## Data extract

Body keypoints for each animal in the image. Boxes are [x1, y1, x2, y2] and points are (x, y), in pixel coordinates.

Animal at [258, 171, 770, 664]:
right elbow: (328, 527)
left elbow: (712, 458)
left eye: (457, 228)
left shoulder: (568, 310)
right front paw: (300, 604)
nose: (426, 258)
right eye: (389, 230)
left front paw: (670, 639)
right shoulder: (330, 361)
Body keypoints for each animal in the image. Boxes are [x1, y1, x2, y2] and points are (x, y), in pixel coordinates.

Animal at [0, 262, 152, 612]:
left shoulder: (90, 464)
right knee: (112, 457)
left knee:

* * *

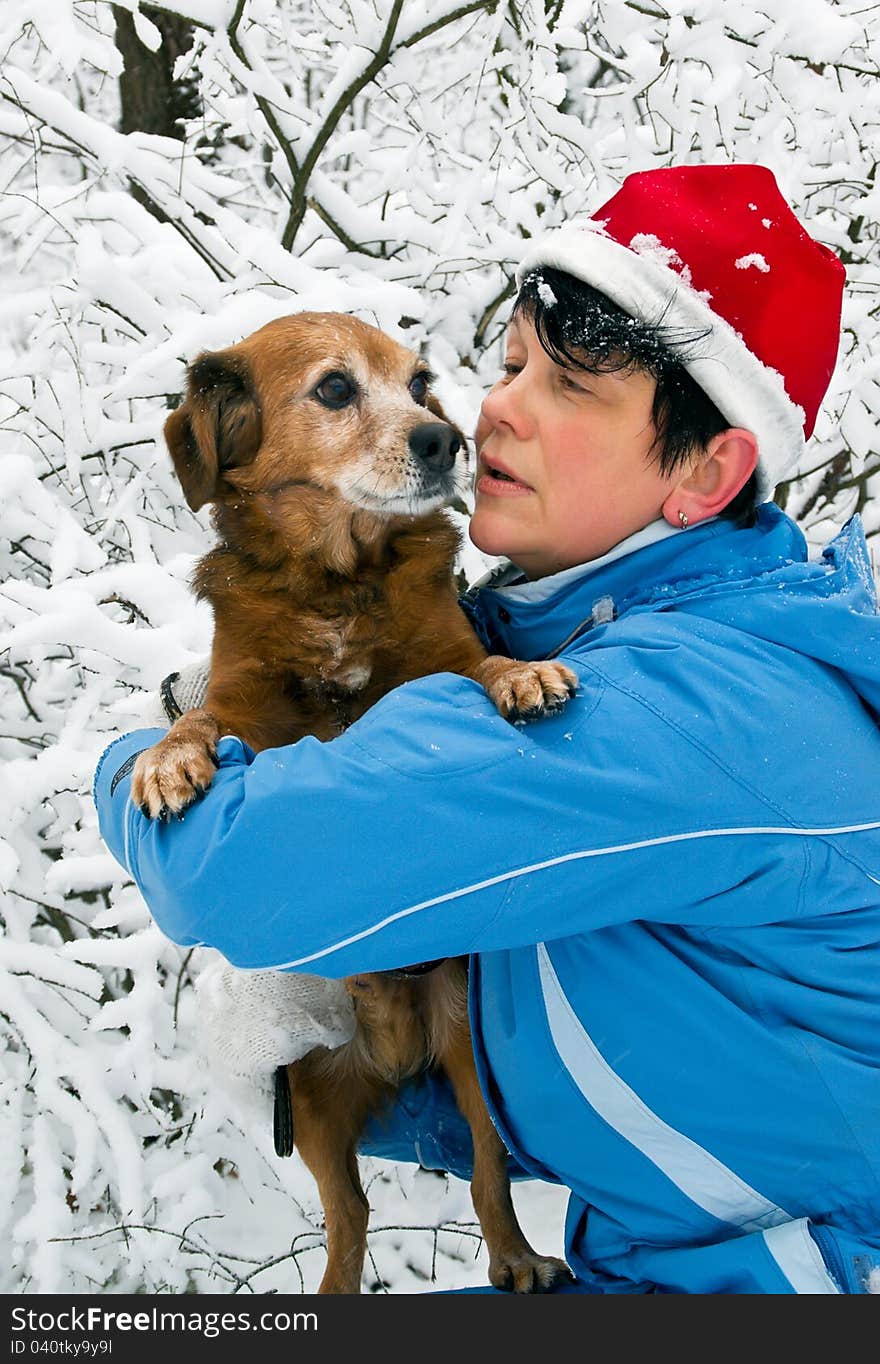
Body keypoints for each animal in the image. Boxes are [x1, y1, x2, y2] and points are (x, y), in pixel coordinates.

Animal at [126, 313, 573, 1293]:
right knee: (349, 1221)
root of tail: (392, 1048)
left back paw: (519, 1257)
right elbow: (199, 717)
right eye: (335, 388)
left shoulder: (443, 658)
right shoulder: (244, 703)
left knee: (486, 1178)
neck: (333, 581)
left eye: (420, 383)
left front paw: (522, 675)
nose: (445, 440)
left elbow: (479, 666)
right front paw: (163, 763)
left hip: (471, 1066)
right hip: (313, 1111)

## Work order
Output exactly one stretch of the listing: from the line containing "root of tail: (392, 1048)" through the line containing "right hip: (313, 1111)", both end lines included.

## Solution
root of tail: (392, 1048)
left back paw: (519, 1257)
right elbow: (199, 717)
right eye: (335, 388)
left shoulder: (443, 658)
right shoulder: (244, 703)
left knee: (486, 1178)
neck: (333, 581)
left eye: (420, 383)
left front paw: (522, 675)
nose: (445, 440)
left elbow: (479, 666)
right front paw: (163, 763)
left hip: (471, 1066)
right hip: (313, 1111)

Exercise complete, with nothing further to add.